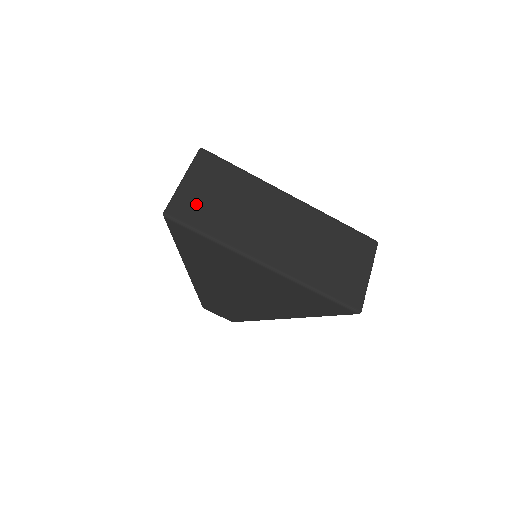
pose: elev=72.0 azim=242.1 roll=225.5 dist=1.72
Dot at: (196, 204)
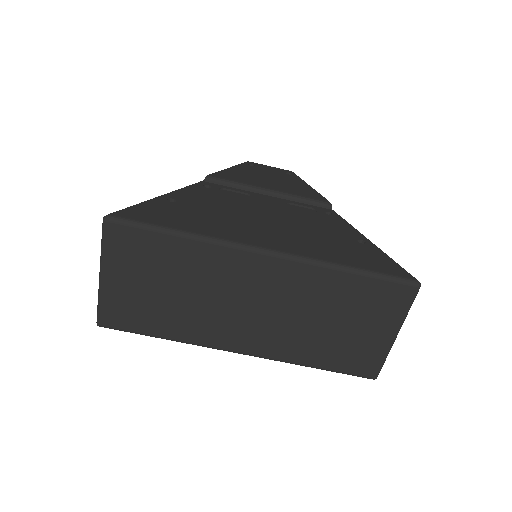
Dot at: (129, 305)
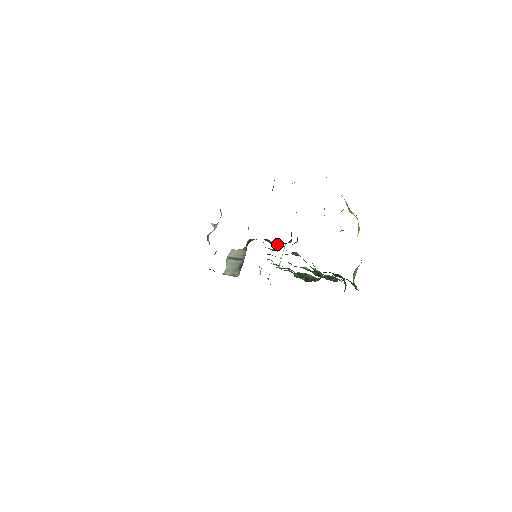
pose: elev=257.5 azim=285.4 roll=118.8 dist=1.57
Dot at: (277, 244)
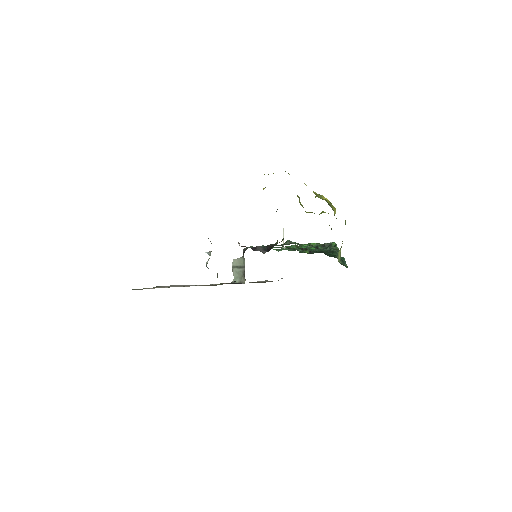
Dot at: (267, 248)
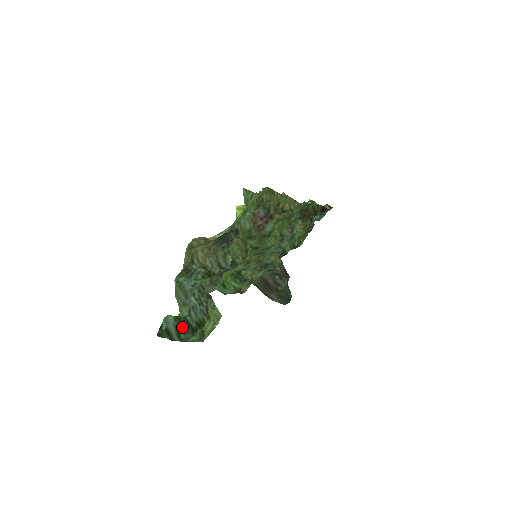
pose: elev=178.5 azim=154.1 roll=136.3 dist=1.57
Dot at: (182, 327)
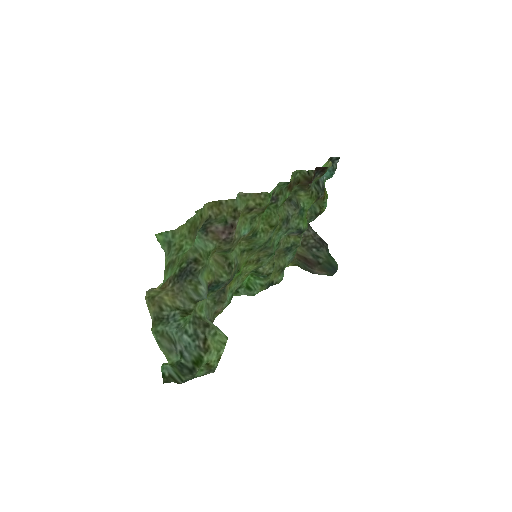
Dot at: (179, 371)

- What this task involves
Reproduce the lines above verbatim, omitting the pictures.

- Solved problem
pose: elev=72.0 azim=242.1 roll=225.5 dist=1.72
Dot at: (196, 204)
Dot at: (129, 305)
pose: elev=257.5 azim=285.4 roll=118.8 dist=1.57
Dot at: (277, 244)
Dot at: (267, 248)
pose: elev=178.5 azim=154.1 roll=136.3 dist=1.57
Dot at: (182, 327)
Dot at: (179, 371)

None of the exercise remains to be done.